## Passage provided
--- START ---
With the incorporation of LTs into the multidisciplinary treatment of HB, more data are required to demonstrate the performance of LT in different circumstances. Firstly, the prognostic factors for patient survival after LT require further investigation due to current small sample sizes of existing single-center cohort studies (11, 12). Second, it is questionable whether transplantation-related factors, including the timing of LT, type of graft, or immunosuppression regimen, affect HB outcomes and have important implications in clinical practice. Finally, the role of chemotherapy, including its impact on the prognosis of patients with HB and the potential risk of liver grafting, has not yet been reported.

Herein, we reviewed clinical data from RJ-SJTUM, the largest pediatric liver transplant center in mainland China, with the aim of demonstrating the current status and outcomes of LT in HB. We focused on the potential prognostic factors and several important clinical factors that are closely related to patient outcomes.
--- END ---
## Dataset
--- START ---
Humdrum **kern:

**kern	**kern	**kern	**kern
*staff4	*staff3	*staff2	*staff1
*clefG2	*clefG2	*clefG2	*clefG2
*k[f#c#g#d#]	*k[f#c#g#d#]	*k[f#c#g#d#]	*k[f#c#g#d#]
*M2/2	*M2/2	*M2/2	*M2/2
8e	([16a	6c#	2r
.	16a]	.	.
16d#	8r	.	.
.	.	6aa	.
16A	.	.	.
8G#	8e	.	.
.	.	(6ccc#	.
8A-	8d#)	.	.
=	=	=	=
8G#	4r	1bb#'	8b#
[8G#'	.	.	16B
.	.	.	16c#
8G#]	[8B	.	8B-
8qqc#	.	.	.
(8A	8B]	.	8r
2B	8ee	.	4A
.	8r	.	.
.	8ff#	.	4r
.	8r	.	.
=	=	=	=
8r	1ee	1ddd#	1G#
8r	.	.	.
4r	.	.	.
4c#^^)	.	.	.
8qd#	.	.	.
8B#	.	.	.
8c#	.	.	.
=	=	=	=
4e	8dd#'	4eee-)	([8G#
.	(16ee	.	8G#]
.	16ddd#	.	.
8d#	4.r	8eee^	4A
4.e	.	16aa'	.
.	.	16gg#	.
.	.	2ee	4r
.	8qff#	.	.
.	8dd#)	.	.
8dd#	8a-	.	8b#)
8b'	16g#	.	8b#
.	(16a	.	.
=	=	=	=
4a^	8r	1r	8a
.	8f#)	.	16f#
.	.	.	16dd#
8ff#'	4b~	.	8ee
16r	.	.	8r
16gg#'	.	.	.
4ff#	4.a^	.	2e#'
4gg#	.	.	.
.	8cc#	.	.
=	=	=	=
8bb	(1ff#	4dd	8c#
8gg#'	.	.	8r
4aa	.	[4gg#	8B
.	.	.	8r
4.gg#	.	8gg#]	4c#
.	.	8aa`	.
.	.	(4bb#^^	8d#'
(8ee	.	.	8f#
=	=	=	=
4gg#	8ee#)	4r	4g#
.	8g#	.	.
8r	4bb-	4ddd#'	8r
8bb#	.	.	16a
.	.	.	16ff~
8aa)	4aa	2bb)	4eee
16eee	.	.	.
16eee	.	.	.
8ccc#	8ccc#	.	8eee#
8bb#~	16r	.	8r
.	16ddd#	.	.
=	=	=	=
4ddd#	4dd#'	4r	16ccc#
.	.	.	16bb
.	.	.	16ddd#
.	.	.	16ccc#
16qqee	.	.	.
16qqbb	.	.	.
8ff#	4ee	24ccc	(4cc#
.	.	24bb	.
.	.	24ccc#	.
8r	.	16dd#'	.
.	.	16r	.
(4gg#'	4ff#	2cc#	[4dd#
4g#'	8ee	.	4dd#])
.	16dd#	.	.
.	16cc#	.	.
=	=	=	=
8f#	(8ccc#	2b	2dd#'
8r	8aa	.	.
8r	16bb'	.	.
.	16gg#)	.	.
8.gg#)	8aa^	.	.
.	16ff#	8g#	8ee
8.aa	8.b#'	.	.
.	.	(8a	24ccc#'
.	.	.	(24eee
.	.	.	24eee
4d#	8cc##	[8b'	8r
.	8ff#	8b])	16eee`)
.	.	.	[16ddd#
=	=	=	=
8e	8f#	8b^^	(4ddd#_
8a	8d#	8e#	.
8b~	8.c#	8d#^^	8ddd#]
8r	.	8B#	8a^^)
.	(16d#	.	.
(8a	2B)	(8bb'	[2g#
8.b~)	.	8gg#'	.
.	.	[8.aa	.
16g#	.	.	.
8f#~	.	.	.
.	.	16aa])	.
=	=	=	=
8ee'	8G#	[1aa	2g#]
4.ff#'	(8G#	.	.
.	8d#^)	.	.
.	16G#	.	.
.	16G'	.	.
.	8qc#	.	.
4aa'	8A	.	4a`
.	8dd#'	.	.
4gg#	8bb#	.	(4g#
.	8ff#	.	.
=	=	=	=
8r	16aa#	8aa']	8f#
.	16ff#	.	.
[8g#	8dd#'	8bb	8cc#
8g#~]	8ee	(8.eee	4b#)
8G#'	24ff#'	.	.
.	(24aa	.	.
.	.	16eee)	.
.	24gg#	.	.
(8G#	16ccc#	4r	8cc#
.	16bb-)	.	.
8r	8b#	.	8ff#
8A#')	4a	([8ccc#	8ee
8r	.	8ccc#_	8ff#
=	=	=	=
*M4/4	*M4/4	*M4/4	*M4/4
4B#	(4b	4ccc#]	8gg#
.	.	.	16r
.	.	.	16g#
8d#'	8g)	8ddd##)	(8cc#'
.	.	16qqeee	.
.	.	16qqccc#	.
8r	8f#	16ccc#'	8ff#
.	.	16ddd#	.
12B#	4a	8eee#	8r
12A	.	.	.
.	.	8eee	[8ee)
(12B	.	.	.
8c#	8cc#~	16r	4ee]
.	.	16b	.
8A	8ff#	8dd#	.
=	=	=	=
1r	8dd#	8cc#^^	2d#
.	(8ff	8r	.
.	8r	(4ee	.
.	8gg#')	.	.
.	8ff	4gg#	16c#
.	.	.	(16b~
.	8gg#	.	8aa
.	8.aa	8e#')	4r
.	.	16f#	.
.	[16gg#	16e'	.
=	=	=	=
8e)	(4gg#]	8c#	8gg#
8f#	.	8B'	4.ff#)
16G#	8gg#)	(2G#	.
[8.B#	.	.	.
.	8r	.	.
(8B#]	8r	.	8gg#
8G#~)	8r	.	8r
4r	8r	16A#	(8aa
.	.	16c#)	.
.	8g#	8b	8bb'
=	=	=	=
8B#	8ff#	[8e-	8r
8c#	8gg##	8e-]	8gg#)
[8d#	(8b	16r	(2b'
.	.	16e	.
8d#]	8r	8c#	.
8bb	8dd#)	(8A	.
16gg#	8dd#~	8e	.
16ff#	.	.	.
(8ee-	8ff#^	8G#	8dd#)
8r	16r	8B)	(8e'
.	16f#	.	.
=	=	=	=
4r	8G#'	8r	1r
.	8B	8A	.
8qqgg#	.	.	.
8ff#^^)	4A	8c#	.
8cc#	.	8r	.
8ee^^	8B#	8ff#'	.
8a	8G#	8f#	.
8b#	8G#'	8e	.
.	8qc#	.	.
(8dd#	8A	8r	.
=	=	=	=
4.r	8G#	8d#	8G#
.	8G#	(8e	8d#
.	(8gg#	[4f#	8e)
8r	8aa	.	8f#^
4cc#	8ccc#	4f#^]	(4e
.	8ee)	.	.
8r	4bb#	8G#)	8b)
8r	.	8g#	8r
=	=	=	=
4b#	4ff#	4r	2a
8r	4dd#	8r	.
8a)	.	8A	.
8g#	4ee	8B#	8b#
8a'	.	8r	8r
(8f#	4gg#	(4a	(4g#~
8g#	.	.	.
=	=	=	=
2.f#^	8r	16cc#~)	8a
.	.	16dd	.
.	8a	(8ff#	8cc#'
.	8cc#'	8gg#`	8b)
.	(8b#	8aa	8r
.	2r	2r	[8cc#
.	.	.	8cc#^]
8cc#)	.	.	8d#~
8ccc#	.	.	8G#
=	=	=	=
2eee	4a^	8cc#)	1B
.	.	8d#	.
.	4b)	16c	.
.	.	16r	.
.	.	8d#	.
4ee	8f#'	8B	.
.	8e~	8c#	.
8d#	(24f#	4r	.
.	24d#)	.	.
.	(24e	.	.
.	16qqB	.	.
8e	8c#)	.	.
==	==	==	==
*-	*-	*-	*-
--- END ---
## Work order 1
Reproduce the passage on LT in HB word for word, from "With the incorporation" to "yet been reported.".
## Work order 2
Answer these questions from the passage on LT in HB:
(a) What reason does it give for needing further investigation of prognostic factors for patient survival after LT?
(b) Which three transplantation-related factors does it list?
(c) Whose clinical data were reviewed, and how is that center described?
The rows that come with this passage are not needed for any of the work here.

## Answer section 1
With the incorporation of LTs into the multidisciplinary treatment of HB, more data are required to demonstrate the performance of LT in different circumstances. Firstly, the prognostic factors for patient survival after LT require further investigation due to current small sample sizes of existing single-center cohort studies (11, 12). Second, it is questionable whether transplantation-related factors, including the timing of LT, type of graft, or immunosuppression regimen, affect HB outcomes and have important implications in clinical practice. Finally, the role of chemotherapy, including its impact on the prognosis of patients with HB and the potential risk of liver grafting, has not yet been reported.

## Answer section 2
(a) Existing single-center cohort studies have small sample sizes.
(b) The timing of LT, the type of graft, and the immunosuppression regimen.
(c) RJ-SJTUM's, described as the largest pediatric liver transplant center in mainland China.